Homography-Decomposition

A homography is the most general formulation of linear transformations in 2D projective geometry, also known as a projective transformation. It can be decomposed into a sequence of transformations in a hierarchical manner:

Homography Decomposition

The homography matrix $H$ can be decomposed as:

$$H = H_S H_A H_P = \left[ \begin{matrix} sR & t \\ 0 & 1 \end{matrix} \right] \left[ \begin{matrix} K & 0 \\ 0^T & 1 \end{matrix} \right] \left[ \begin{matrix} 1 & v^T \\ 0 & u \end{matrix} \right] = \left[ \begin{matrix} A & t \\ v^T & u \end{matrix} \right]$$

Where:

• ( $H_S$ ): Similarity transformation (4 DoF)
• ( $H_A$ ): Affine transformation (6 DoF)
• ( $H_P$ ): Projective transformation (8 DoF)

Transformations Overview

1. Euclidean (Rigid) Transformation (3 DoF):

$$H_E = \left[ \begin{matrix} s r_{11} & s r_{12} & t_x \\\ s r_{21} & s r_{22} & t_y \\\ 0 & 0 & 1 \end{matrix} \right]$$

2. Similarity Transformation (4 DoF):

$$H_S = \left[ \begin{matrix} s_x r_{11} & s_x r_{12} & t_x \\\ s_y r_{21} & s_y r_{22} & t_y \\\ 0 & 0 & 1 \end{matrix} \right]$$

3. Affine Transformation (6 DoF):

$$H_A = \begin{bmatrix} s_x r_{11} & S_h x r_{12} & t_x \\\ S_h y r_{21} & s_y r_{22} & t_y \\\ 0 & 0 & 1 \end{bmatrix}$$

4. Projective Transformation (8 DoF)

******

§ SHORT PROBLEM
What other name for a homography does the homography excerpt give? The entries after this point come from a separate source.

§ DATA EXTRACT
******

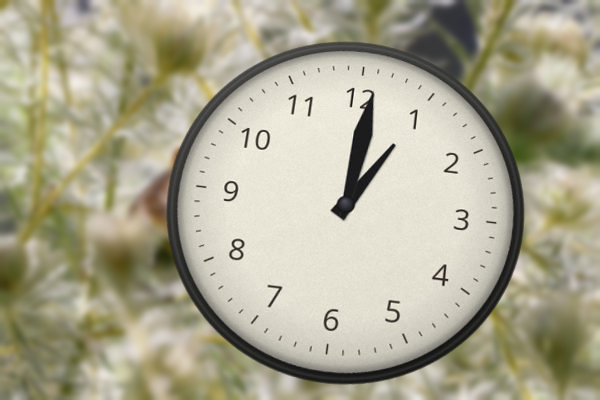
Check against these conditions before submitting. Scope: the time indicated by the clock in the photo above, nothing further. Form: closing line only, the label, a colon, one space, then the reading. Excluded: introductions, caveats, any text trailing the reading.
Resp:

******

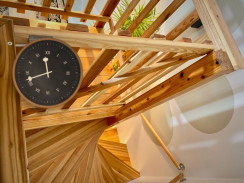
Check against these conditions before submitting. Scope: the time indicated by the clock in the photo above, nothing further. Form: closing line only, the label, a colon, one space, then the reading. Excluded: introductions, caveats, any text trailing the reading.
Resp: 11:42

******

§ TASK ANSWER
A projective transformation.